State how many lines of the records include the word "center"; the reply is that number alone.

Data for this task below:

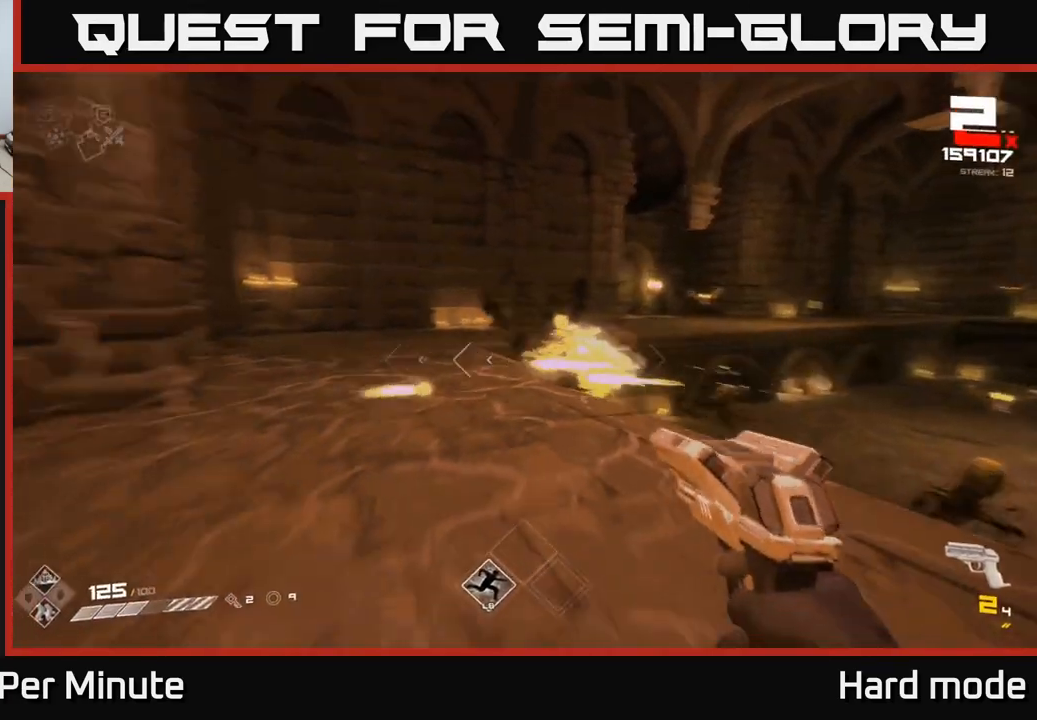
{"dt_ms": 500, "buttons": ["R1"], "left_stick": "up-right", "right_stick": "center", "events": [[17, "R2", "down"], [33, "right_stick", "center"], [150, "R2", "up"], [183, "right_stick", "right"], [350, "left_stick", "right"], [467, "R1", "down"], [500, "left_stick", "up-right"], [500, "right_stick", "center"]]}
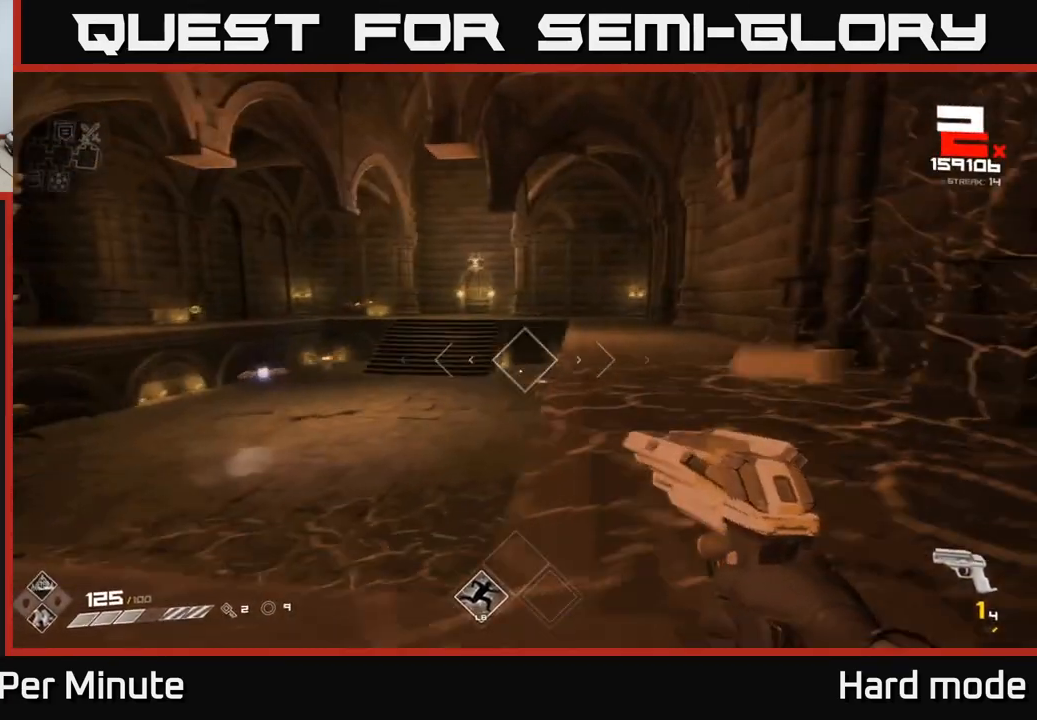
{"dt_ms": 500, "buttons": [], "left_stick": "up", "right_stick": "center", "events": [[100, "R1", "up"], [283, "R1", "down"], [283, "left_stick", "up"], [433, "R1", "up"]]}
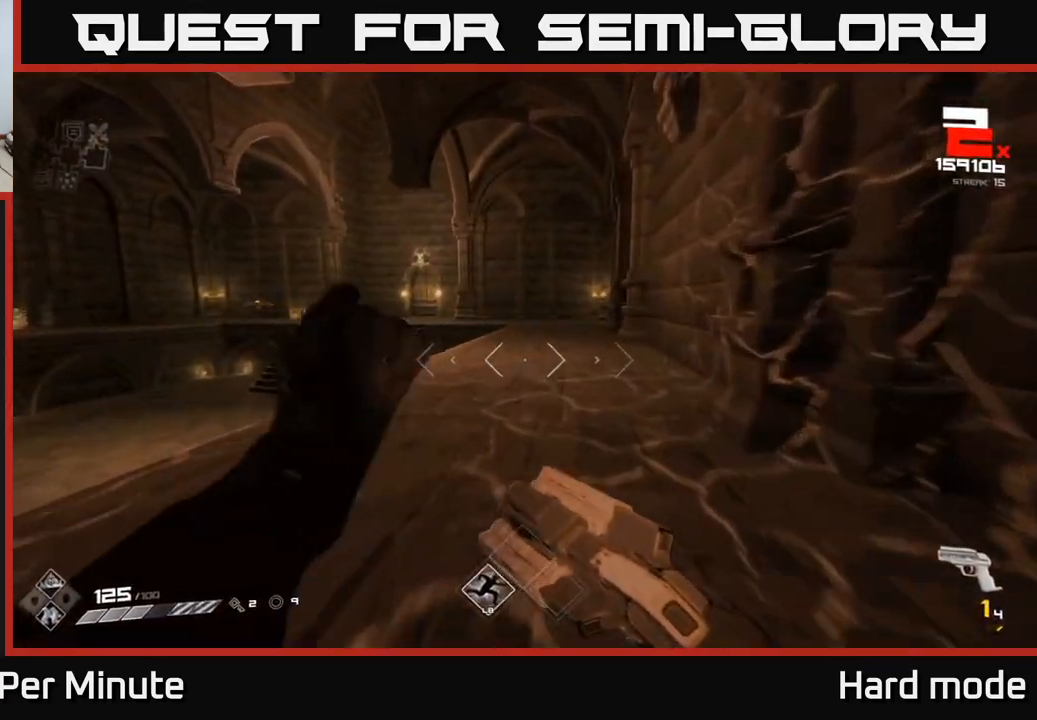
{"dt_ms": 500, "buttons": [], "left_stick": "up-right", "right_stick": "left", "events": [[100, "R1", "down"], [217, "R1", "up"], [283, "right_stick", "left"], [367, "left_stick", "up-right"]]}
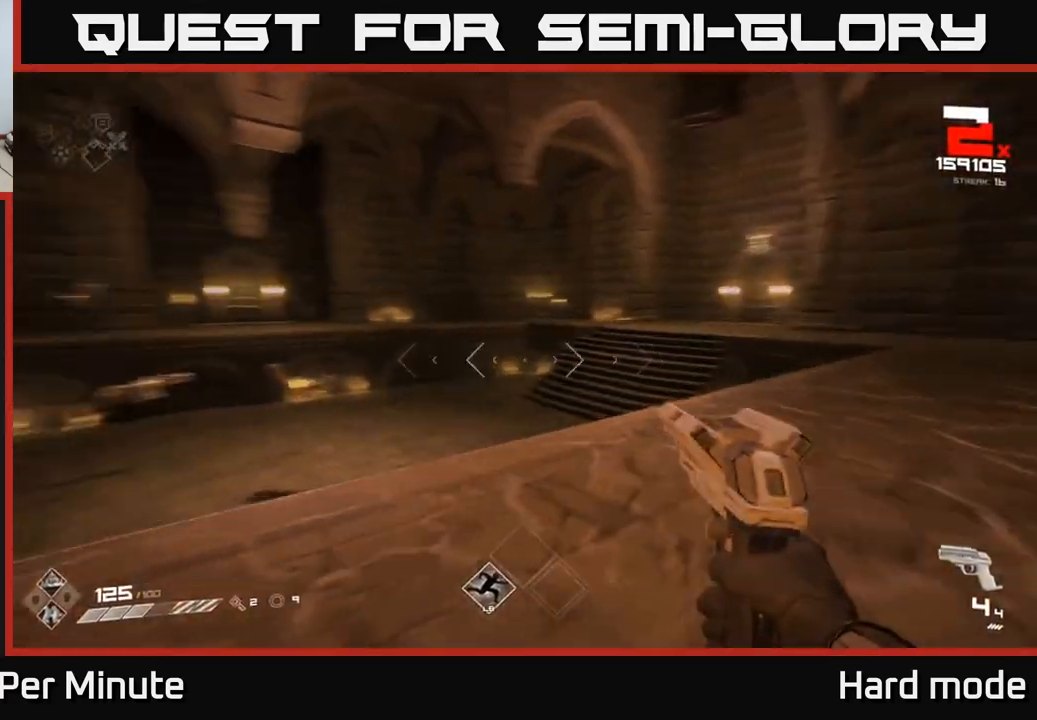
{"dt_ms": 500, "buttons": [], "left_stick": "up-right", "right_stick": "center", "events": [[17, "left_stick", "right"], [100, "right_stick", "center"], [167, "left_stick", "up-right"]]}
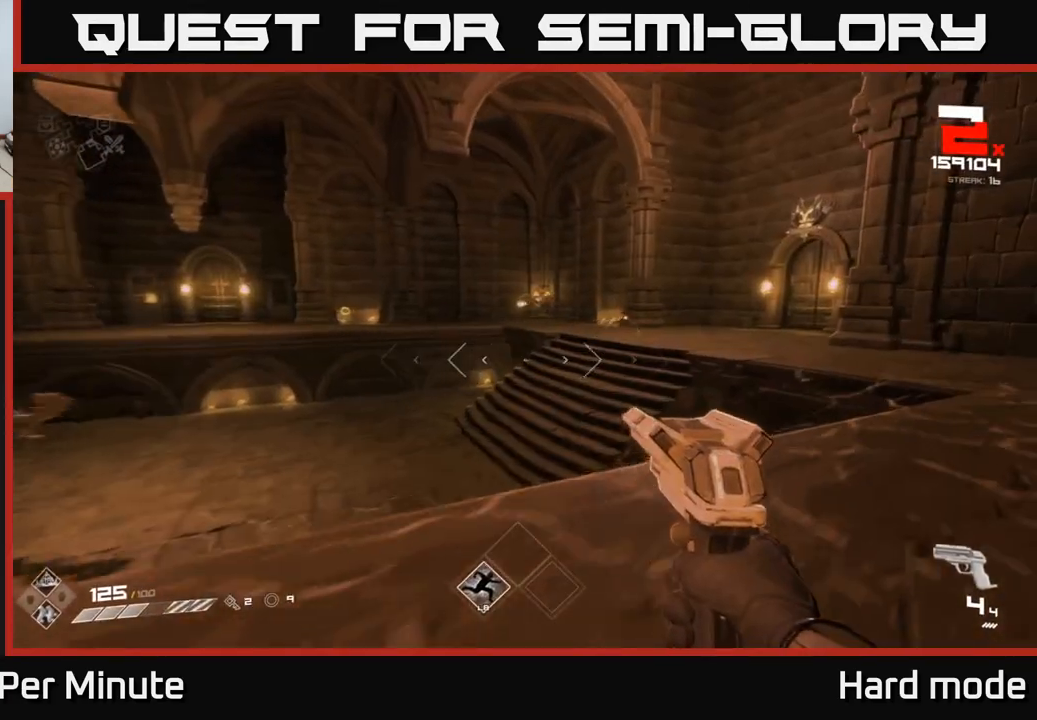
{"dt_ms": 500, "buttons": ["R2"], "left_stick": "up-right", "right_stick": "up-left", "events": [[467, "right_stick", "up-left"], [483, "R2", "down"]]}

End of Data for this task.

Task response. 3